TASK GOAL = In the entries that follow, find the word "designing" and report each line it is on.

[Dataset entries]
---+---

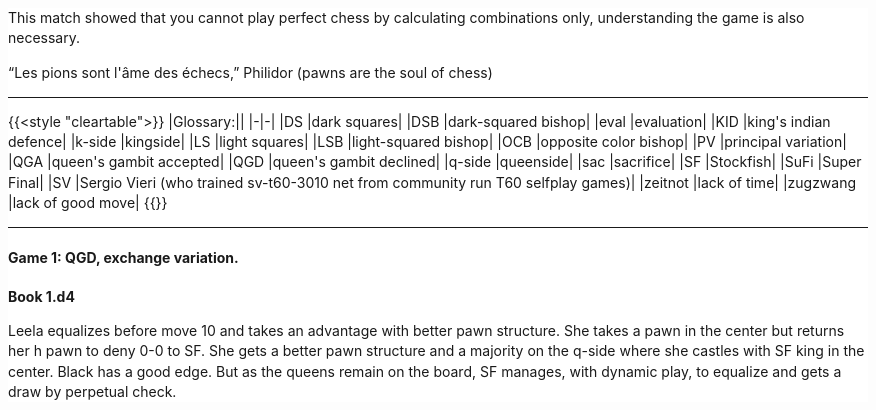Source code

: 
This match showed that you cannot play perfect chess by calculating combinations only, understanding the game is also necessary.


“Les pions sont l'âme des échecs,” Philidor (pawns are the soul of chess)
________________
{{<style "cleartable">}}
|Glossary:||
|-|-|
|DS |dark squares|
|DSB |dark-squared bishop|
|eval |evaluation|
|KID |king's indian defence|
|k-side |kingside|
|LS |light squares|
|LSB |light-squared bishop|
|OCB |opposite color bishop|
|PV |principal variation|
|QGA |queen's gambit accepted|
|QGD |queen's gambit declined|
|q-side |queenside|
|sac |sacrifice|
|SF |Stockfish|
|SuFi |Super Final|
|SV |Sergio Vieri (who trained sv-t60-3010 net from community run T60 selfplay games)|
|zeitnot |lack of time|
|zugzwang |lack of good move|
{{</style>}}
________________

#### Game 1: QGD, exchange variation.

**Book 1.d4**

Leela equalizes before move 10 and takes an advantage with better pawn structure. She takes a pawn in the center but returns her h pawn to deny 0-0 to SF. She gets a better pawn structure and a majority on the q-side where she castles with SF king in the center. Black has a good edge. But as the queens remain on the board, SF manages, with dynamic play, to equalize and gets a draw by perpetual check.
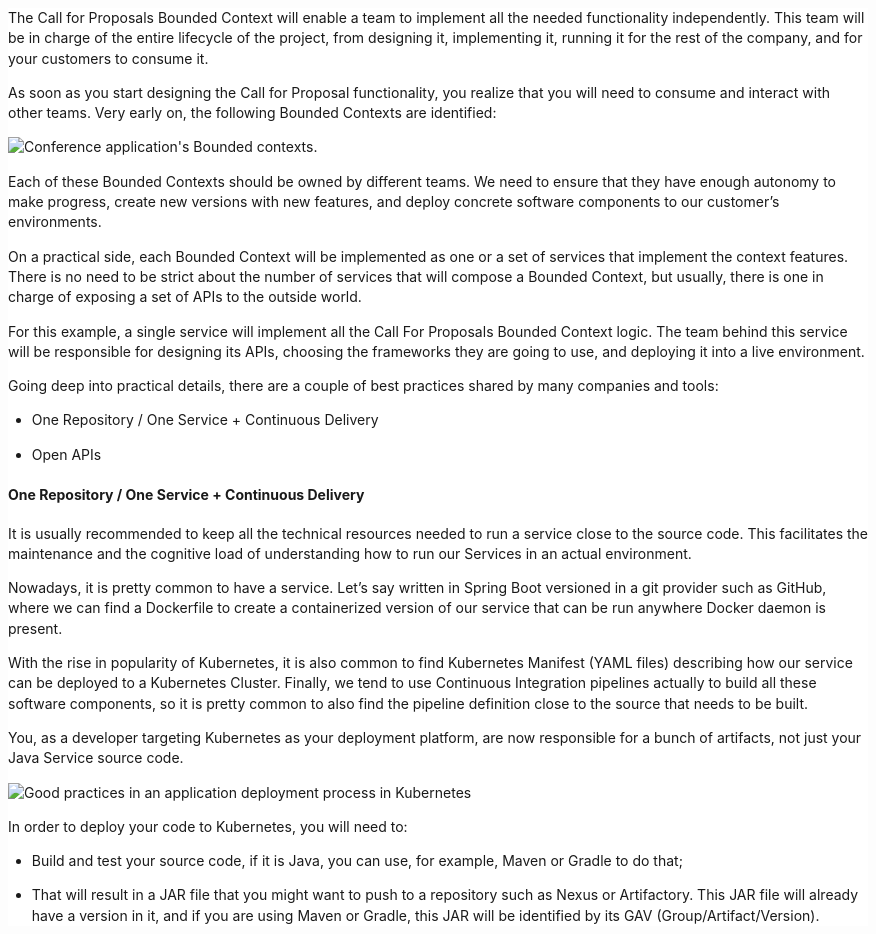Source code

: The Call for Proposals Bounded Context will enable a team to implement all the needed functionality independently. This team will be in charge of the entire lifecycle of the project, from designing it, implementing it, running it for the rest of the company, and for your customers to consume it. 

As soon as you start designing the Call for Proposal functionality, you realize that you will need to consume and interact with other teams. Very early on, the following Bounded Contexts are identified:

![Conference application's Bounded contexts.](images/chapter_02_03.png)

Each of these Bounded Contexts should be owned by different teams. We need to ensure that they have enough autonomy to make progress, create new versions with new features, and deploy concrete software components to our customer’s environments. 

On a practical side, each Bounded Context will be implemented as one or a set of services that implement the context features. There is no need to be strict about the number of services that will compose a Bounded Context, but usually, there is one in charge of exposing a set of APIs to the outside world. 

For this example, a single service will implement all the Call For Proposals Bounded Context logic. The team behind this service will be responsible for designing its APIs, choosing the frameworks they are going to use, and deploying it into a live environment. 

Going deep into practical details, there are a couple of best practices shared by many companies and tools: 

- One Repository /  One Service + Continuous Delivery

- Open APIs


#### One Repository / One Service + Continuous Delivery

It is usually recommended to keep all the technical resources needed to run a service close to the source code. This facilitates the maintenance and the cognitive load of understanding how to run our Services in an actual environment. 

Nowadays, it is pretty common to have a service. Let’s say written in Spring Boot versioned in a git provider such as GitHub, where we can find a Dockerfile to create a containerized version of our service that can be run anywhere Docker daemon is present. 

With the rise in popularity of Kubernetes, it is also common to find Kubernetes Manifest (YAML files) describing how our service can be deployed to a Kubernetes Cluster. Finally, we tend to use Continuous Integration pipelines actually to build all these software components, so it is pretty common to also find the pipeline definition close to the source that needs to be built. 

You, as a developer targeting Kubernetes as your deployment platform, are now responsible for a bunch of artifacts, not just your Java Service source code. 

![Good practices in an application deployment process in Kubernetes](images/chapter_02_04.png)

In order to deploy your code to Kubernetes, you will need to: 

- Build and test your source code, if it is Java, you can use, for example, Maven or Gradle to do that;

- That will result in a JAR file that you might want to push to a repository such as Nexus or Artifactory. This JAR file will already have a version in it, and if you are using Maven or Gradle, this JAR will be identified by its GAV (Group/Artifact/Version).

---+---

RESULT BELOW =
: The Call for Proposals Bounded Context will enable a team to implement all the needed functionality independently. This team will be in charge of the entire lifecycle of the project, from designing it, implementing it, running it for the rest of the company, and for your customers to consume it. 
As soon as you start designing the Call for Proposal functionality, you realize that you will need to consume and interact with other teams. Very early on, the following Bounded Contexts are identified:
For this example, a single service will implement all the Call For Proposals Bounded Context logic. The team behind this service will be responsible for designing its APIs, choosing the frameworks they are going to use, and deploying it into a live environment. 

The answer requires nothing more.